Online data protection's time has come

posted on 10 April 2008 13:29


Tape is on the way out

Online Data Protection, like many IT products and services, became an acceptable method of delivering automated and secure data backup in the USA, long before it became an acceptable method of backup in the UK and Europe.

And one of the principal reasons for this was the poor roll-out and acceptance of Broadband (ADSL/SDSL) as a business level service, for without good connectivity, most on-line backup products simply don’t work very well, unless, like TouchPoint, they have always been designed to work across the WAN.

As on-line backup products evolve along with increased bandwidth, DIY products such as backup software and tape systems will eventually become obsolete. Magnetic Tape has been with us as a recording medium since the early 50’s and then adapted for use as a data storage medium in the 1960’s; so in a sense, its probably one of the oldest ‘memory’ technologies in use – but it’s had its day. The technology is extremely cumbersome and enormous when compared to “spinning disc” technologies and with the advent of 1TB SATA Hard Disc. – E.g. A letter such as the letter ‘I’ can be stored in a single byte of storage – this means that a 1 TB disc can store 1,099,511,627,776 (A trillion letters) – a vast amount of data.

However, in comparison, tape is certainly not letting itself down as a technology and is certainly putting up a strong fight where long-term storage is required for archiving. Indeed, the latest LTO4 tapes can store a raw data capacity of 800GB and, if the data is compressible, that could even reach 1.6TB.

Nevertheless, tape is seen as less reliable medium and to store such a vast amount of important data on such a system could be tantamount to career suicide for the professional IT manager who later can’t recover what could be the business’ entire data set.

Thus, as business data become more critical and staff time more expensive, IT people and company Financial Officers will seeks ways to reduce costs, lessen risk to the business and improve the overall security of their data and this is where products like TouchPoint, the Online Backup and Disaster Recovery tools from Smartways fit the business requirements exactly.

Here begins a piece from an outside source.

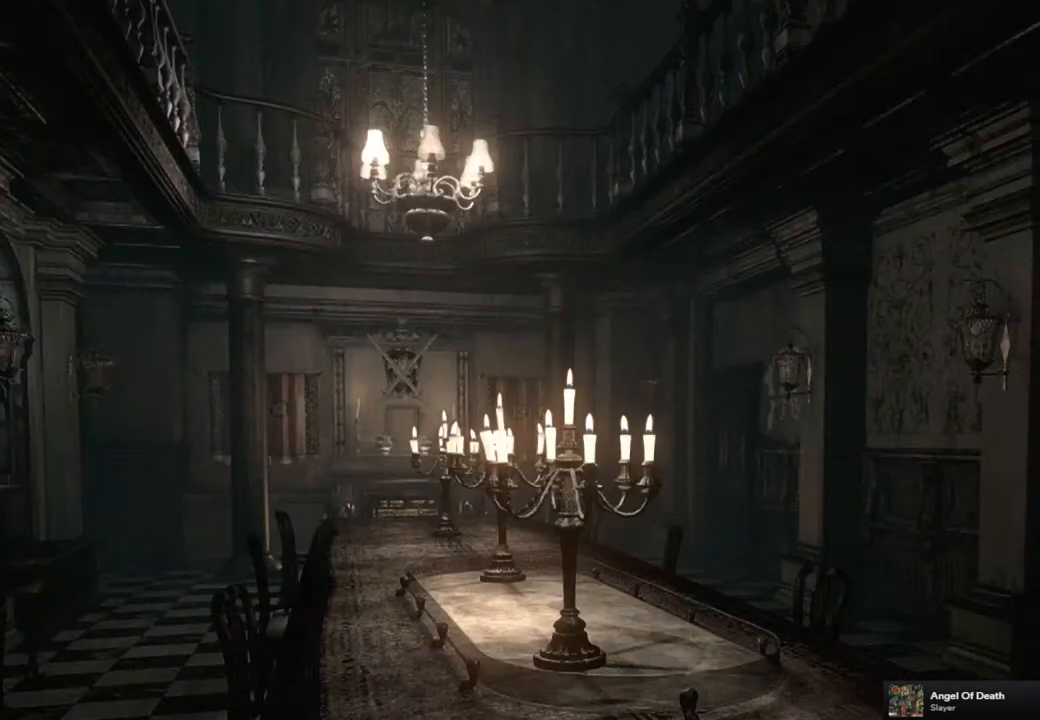
{"buttons": ["CROSS"], "left_stick": "center", "right_stick": "center", "events": [[250, "CROSS", "down"]]}
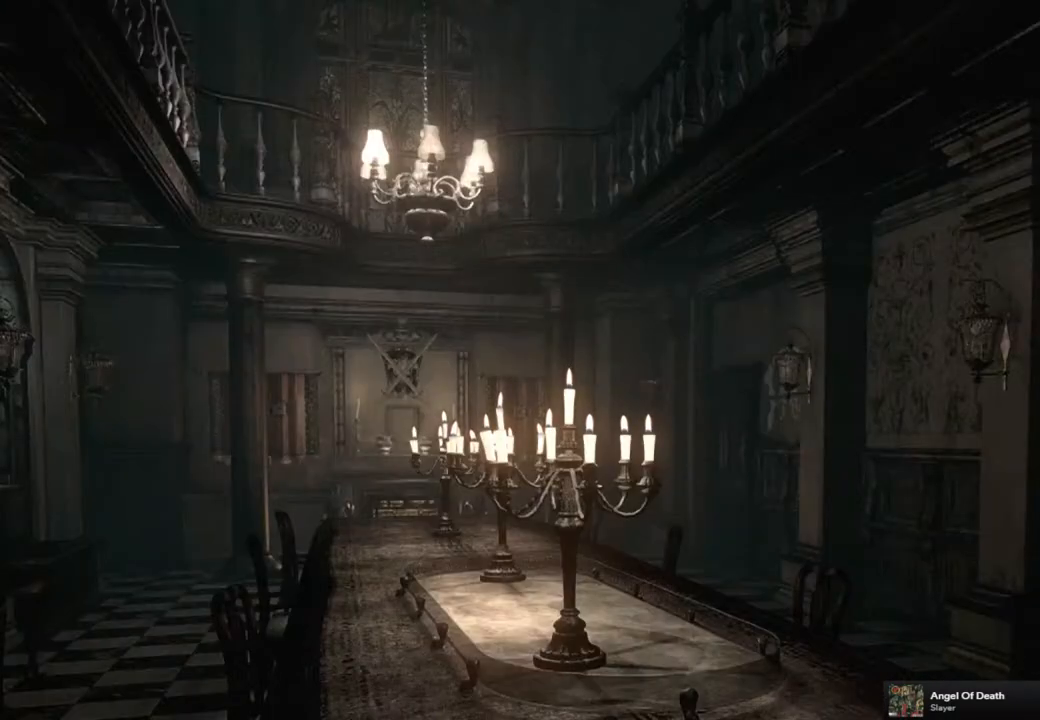
{"buttons": ["CROSS"], "left_stick": "center", "right_stick": "center", "events": []}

However, outsourcing is still often looked at as being more expensive because there is additional cash expenditure involved (on top of the normal overheads) whereas DIY just means a bit more effort and a hope that the data will be recoverable when it’s next needed.

In spite of this, Online Backup is really taking off within the UK. By reducing the amount of data being stored offline through data de-duplication and compression, what started off as 100GB of data to be stored off-line can often be reduced to 50GB. Data is also far more secure because (in the case of TouchPoint) there is a local copy ready for fast restoration, a copy of all generations of your data at the backup provider’s data centre and, if they are a half decent backup provider, they will have replicated this again for their own business continuity purposes.

Thus, there is still space for Tape - just as there was space for the BBC Micro and the Kodak Instant Camera – but, eventually, the good times will come to an end and a faster, greener, trendier and less complicated technology will takeover.